**Exercise aim**
In the data below, find the line containing "List each element's"; reproduce that line and all subsequent lines exactly, and nothing else.

**Extracted entries**
= = = = =

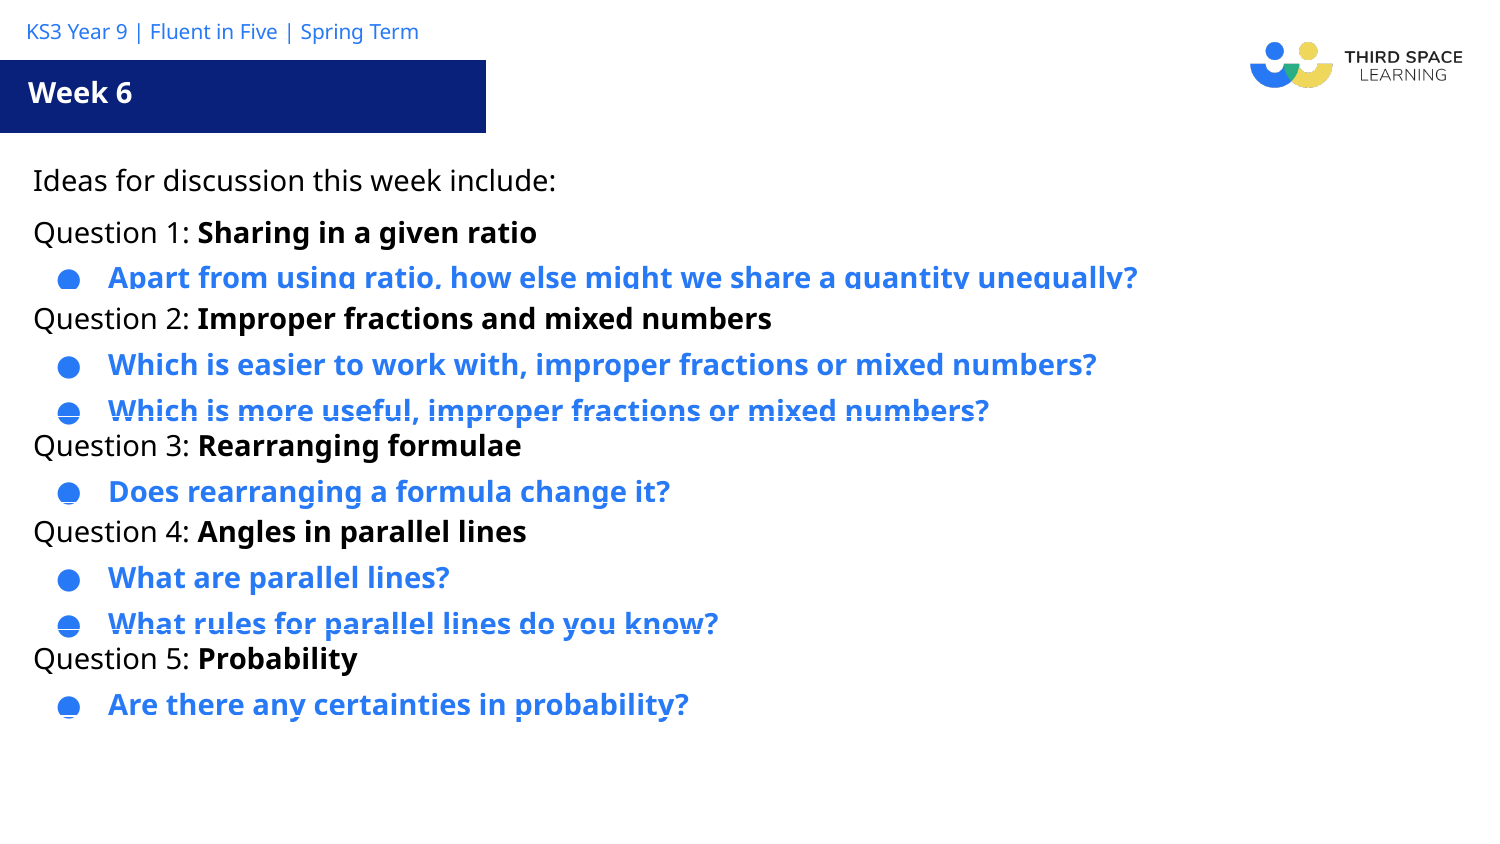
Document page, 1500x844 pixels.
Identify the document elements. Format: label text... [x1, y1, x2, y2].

table_cell Question 5: Probability Are there any certainties in probability? [29, 630, 1480, 715]
table_header Ideas for discussion this week include: [29, 137, 1480, 202]
table_cell Question 2: Improper fractions and mixed numbers Which is easier to work with, improper fractions or mixed numbers? Which is more useful, improper fractions or mixed numbers? [29, 290, 1480, 416]
table_cell Question 3: Rearranging formulae Does rearranging a formula change it? [29, 417, 1480, 502]
table_cell Question 4: Angles in parallel lines What are parallel lines? What rules for parallel lines do you know? [29, 503, 1480, 629]
text_box Week 6 [13, 59, 383, 125]
table_cell Question 1: Sharing in a given ratio Apart from using ratio, how else might we share a quantity unequally? [29, 204, 1480, 289]
picture [1250, 33, 1465, 99]
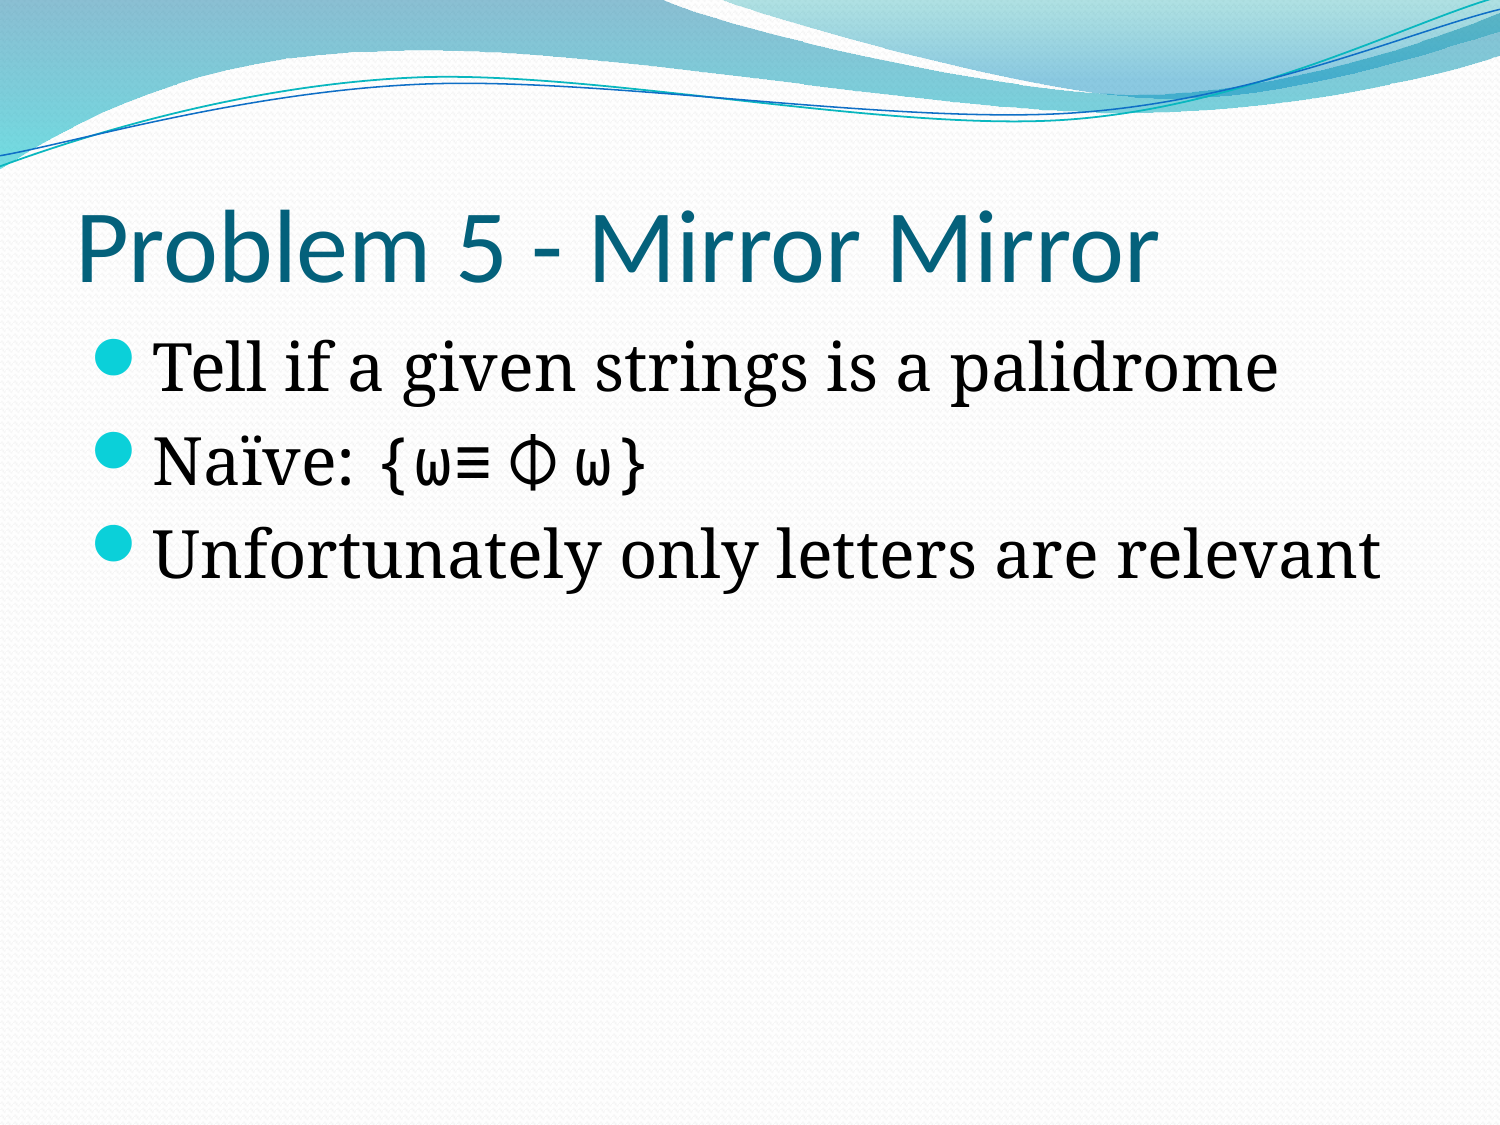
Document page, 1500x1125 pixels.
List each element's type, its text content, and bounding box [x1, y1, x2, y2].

title Problem 5 - Mirror Mirror [75, 115, 1425, 303]
list Tell if a given strings is a palidrome Naïve: {⍵≡⌽⍵} Unfortunately only letters are relevant [75, 317, 1425, 1038]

= = = = =

**Answer box**
List each element's type, its text content, and bounding box [x1, y1, x2, y2].

title Problem 5 - Mirror Mirror [75, 115, 1425, 303]
list Tell if a given strings is a palidrome Naïve: {⍵≡⌽⍵} Unfortunately only letters are relevant [75, 317, 1425, 1038]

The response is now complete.